At 04:31 PM 8/5/96 +0000, thomas w kavanagh wrote:
>> >> Redistribution creates a common identity in the same way tattoos do, or
>> >> kinship terminologies do.
>> >tk:
>> >I did not follow the BMODs thread so I don't know if this was discussed
>> >there. Tattoos do not *create* identity. They might express a pre-existing
>> >one or be used as the basis of later lumping and/or splittling, but the
>> >act of putting pigment under the skin does not create/establish anything.
>> Must disagree. The process of tattooing, with the appropriate accompanying
>> mentality, can create identity, without pre-existing link, mental or
>> otherwise. (Where did your "pre-existing one" come from?)
>'pre-existing [identity]' = "appropriate accompanying mentality"
The tattooing process (the tatooing plus the mentality) is a pretending that
the tattooing establishes real biological kinship between those tattooed.
'Pretending the real link" is the construction of an imaginary link. So the
"mentality" I speak of is the mental process of constructing an imaginary
link out of a real biological link.
Therefore the pre-existing link, from my perpective, is not the mentality.

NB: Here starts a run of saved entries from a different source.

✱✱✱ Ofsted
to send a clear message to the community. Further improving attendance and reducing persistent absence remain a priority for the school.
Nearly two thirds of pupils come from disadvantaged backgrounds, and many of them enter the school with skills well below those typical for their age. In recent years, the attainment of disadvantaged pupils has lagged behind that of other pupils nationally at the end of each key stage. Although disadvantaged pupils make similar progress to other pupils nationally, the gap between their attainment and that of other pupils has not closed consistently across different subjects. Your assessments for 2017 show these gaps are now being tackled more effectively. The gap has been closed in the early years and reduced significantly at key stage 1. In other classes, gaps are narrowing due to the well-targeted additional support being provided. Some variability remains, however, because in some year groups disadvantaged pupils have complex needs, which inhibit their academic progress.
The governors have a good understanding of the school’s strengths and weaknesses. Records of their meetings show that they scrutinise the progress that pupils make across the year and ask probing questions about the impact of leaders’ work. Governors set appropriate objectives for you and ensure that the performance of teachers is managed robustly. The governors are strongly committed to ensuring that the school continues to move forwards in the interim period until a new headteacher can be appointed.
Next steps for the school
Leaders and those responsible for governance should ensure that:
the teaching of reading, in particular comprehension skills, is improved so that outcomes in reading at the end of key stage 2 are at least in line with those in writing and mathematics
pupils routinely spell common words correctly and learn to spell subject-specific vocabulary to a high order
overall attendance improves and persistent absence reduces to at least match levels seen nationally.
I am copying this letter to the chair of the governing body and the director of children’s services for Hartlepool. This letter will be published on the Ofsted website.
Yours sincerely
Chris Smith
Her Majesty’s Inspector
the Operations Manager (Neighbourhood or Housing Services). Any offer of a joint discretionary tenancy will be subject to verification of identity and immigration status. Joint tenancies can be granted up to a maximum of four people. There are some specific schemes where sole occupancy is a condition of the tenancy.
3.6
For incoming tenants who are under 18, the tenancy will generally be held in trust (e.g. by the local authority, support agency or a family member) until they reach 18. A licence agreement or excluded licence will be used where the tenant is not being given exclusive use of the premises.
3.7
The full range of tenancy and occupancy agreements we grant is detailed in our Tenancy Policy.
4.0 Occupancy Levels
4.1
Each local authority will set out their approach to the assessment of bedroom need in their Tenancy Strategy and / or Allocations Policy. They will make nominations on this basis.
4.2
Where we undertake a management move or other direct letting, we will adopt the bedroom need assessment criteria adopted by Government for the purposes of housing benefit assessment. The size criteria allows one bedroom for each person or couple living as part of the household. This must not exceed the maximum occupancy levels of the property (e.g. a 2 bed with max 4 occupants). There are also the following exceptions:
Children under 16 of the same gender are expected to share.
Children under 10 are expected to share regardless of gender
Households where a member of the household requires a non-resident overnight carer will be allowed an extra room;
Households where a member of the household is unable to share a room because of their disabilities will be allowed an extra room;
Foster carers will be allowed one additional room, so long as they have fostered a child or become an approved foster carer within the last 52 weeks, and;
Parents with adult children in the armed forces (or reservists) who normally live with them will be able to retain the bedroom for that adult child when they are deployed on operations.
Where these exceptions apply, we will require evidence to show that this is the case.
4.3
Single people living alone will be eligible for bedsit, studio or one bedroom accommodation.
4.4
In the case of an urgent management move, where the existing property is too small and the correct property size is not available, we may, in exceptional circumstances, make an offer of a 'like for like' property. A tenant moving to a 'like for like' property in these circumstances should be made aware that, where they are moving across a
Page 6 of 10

There is no preexisting link except the real biological link from which
indeed the hypothesis was a "play" on. Thus the tatooing process is a
hypothesis making, a mental creation, about the tattooing, without any
previous foundation other than the real biological link, whose reality is
not incorporated into the hypothesis, but rejected, denied, in favor of an
imaginary creation, which is what makes it a hypothesis. Yet we cannot say
the imaginary creation came from nowhere. It came from biology, which it
expressly rejects.

>> >As far as sociobiology is
>> >> concerned: sociobiology, via Hamilton's inclusive fitness, accounts
>> >> for societies in mammals (including humans) certainly past nuclear
>> >> to social bands and groups of varying complexity.
>> >tk:
>> >just plain non sequitor: it does not follow. If I remember from a looong
>> >time ago, "inclusive fitness" describes the evolutionary relations between
>> >biological relatives. But human societies "past nuclear families" include
>> >a good many people who are not biological relatives and for whom
>> >"inclusive fitness" does not apply.
>> Not necessarily.
>Specify. And please take into account that human societies 'above/past' the
>nuclear family, i.e. 'social bands and groups of varying complexity' --
>('hordes,' 'tribes', 'clans,' 'ethnic groups', etc.), include people who are
>not biologically related.
> And nothing was contained in your original statement about
>> non-relatives when you flat-out maintained sociobiology could not account
>> for society "above the nuclear family." Nothing about relatives, nor in
>> fact, anything about humans.
>I would have thought it was self evident. If sociobiology can only
>account for societies of relatives, then the only human societies it can
>account for are nuclear families.
When my original statement was made that sociobiology could account for
societies, animal or human, above the nuclear level, we had come to no
agreement that human societies have never ever included groups which exceed
the nuclear families yet contain only relations. We still haven't. It is
quite possible such societies existed. If they did, then sociobiology can
explain it with inclusive fitness. If they didn't, then it can't.

My original statement still goes that it is sociobiology's premise that all
societies are based on kinship. At least ante-Snower. We both agree with this.